By corollary 7.2, it means minimum dominating set need not be a minimal dominating set. That is it need not be a maximal irredundant by corollary 7.2. Due to its minimum property the cardinality of minimum dominating set is less than the irredundant set. Hence \(y(G) \le ir(G)\). \(\square \)

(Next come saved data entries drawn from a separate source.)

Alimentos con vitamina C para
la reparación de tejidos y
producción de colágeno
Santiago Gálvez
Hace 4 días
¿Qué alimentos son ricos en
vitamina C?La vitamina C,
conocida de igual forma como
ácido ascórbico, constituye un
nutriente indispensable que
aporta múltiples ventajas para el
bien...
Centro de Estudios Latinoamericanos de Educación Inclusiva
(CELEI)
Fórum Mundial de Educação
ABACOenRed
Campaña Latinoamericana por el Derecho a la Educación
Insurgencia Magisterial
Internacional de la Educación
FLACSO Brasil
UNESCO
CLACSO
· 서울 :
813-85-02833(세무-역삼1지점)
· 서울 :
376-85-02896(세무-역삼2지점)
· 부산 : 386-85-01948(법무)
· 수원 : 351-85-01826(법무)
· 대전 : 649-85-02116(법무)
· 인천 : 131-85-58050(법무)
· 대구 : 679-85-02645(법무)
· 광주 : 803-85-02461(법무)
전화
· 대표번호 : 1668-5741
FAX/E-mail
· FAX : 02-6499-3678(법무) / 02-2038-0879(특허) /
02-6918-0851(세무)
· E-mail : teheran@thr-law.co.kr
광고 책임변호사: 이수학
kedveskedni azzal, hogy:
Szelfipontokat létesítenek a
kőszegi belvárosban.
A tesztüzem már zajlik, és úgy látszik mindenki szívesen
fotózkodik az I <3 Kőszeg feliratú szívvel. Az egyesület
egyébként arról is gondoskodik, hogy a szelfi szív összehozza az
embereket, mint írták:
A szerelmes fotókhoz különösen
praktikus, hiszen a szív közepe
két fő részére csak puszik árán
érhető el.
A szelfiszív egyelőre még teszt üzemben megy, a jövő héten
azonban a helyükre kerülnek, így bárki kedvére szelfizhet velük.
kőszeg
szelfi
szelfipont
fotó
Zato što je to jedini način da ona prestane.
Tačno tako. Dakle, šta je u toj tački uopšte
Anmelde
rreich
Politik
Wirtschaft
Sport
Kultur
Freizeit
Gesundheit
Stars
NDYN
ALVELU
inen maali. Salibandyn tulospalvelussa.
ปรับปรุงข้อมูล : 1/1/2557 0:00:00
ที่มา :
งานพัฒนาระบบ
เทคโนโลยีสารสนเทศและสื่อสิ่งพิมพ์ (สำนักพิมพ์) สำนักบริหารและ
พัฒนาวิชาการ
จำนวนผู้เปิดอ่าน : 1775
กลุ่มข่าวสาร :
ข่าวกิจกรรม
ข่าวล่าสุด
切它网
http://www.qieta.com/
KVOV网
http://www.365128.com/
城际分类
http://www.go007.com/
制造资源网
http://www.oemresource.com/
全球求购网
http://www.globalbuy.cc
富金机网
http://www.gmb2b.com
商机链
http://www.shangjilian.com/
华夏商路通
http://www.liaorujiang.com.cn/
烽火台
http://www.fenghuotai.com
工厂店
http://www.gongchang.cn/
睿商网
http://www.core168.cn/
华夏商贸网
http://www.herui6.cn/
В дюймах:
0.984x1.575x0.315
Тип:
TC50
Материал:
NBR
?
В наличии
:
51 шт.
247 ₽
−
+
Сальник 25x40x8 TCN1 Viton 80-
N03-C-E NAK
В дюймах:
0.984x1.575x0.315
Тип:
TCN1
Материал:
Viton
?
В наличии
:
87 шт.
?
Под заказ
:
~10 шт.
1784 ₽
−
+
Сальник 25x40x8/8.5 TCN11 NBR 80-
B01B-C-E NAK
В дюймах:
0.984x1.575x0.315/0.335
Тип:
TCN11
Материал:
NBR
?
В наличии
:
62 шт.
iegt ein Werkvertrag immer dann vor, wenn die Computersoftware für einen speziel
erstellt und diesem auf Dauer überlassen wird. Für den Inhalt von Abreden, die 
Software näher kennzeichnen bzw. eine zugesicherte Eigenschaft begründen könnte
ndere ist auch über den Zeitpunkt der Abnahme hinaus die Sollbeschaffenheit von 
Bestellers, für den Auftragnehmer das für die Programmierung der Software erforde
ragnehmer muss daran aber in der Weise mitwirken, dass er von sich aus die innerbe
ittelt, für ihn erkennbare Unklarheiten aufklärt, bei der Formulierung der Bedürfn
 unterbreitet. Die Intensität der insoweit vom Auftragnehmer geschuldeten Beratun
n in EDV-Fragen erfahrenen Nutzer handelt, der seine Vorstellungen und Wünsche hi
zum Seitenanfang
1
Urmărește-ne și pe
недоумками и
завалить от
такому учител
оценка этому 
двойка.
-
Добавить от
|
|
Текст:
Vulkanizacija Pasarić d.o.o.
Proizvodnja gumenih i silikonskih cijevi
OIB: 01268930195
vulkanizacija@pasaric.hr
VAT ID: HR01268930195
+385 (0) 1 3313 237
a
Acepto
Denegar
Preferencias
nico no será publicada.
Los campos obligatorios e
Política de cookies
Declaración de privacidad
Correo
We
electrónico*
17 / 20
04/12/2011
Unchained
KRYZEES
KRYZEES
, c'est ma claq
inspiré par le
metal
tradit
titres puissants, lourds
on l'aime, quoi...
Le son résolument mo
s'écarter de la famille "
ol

We now impose some condition on the dominating set to equal the maximal irredundant set.

Theorem 7.8

Let \(G(\sigma , \mu \)) be a fuzzy graph. Let \(D\) be a minimum dominating set with domination number \(y(G)\). Let \(S\) be fuzzy maximal irredundant set with irredundant number \(ir(G)\). If every node in \(D\) is a \(y^{+} \) critical node, then \(y (G) = ir(G)\).

Proof

Let \(G(\sigma , \mu )\) be a fuzzy graph and let \(D\) be a minimum dominating set with domination number \(y(G)\). If every node in \(D\) is a \(y^+\) critical node by it has at least one private neighborhood. Then by definition 6.4 every irredundant set has at least one private neighbor. Since \(D\) is minimum the domination number and irredundant number are equal. It means \(y(G) = ir(G)\). \(\square \)

Example 7.9

Consider a fuzzy graph.

From Fig. 9, we have \(y(G) = ir(G)\) = 0.4 + 0.5 = 0.9.

Fig. 9
figure 9

Connected fuzzy graph

Finally, we arrive at the relations between the parameters regarding the domination number, independence number and irredundance number. We infer that how the graph theoretical concepts are applied in fuzzy graphs and further its application can be extended.

8 Conclusions

Theoretical concepts of graphs are highly utilized by computer science applications. Especially in research areas of computer science such as data mining, image segmentation, clustering, image capturing and networking. The concept of fuzzy graph finds a lot of application in mathematical modeling. Domination has a wide range of application in every field. In this paper it has been discussed how to manage the domination number for several types of fuzzy graph. Later, the comparisons of the domination number with independent and irredundant fuzzy graphs are also discussed. The concept of fuzzy graphs can be applied in various areas of engineering and computer science. We plan to extend our research work to (1) domination in soft graphs, (2) domination in rough graphs, (3) domination in fuzzy hypergraphs, and (4) domination in fuzzy soft graphs.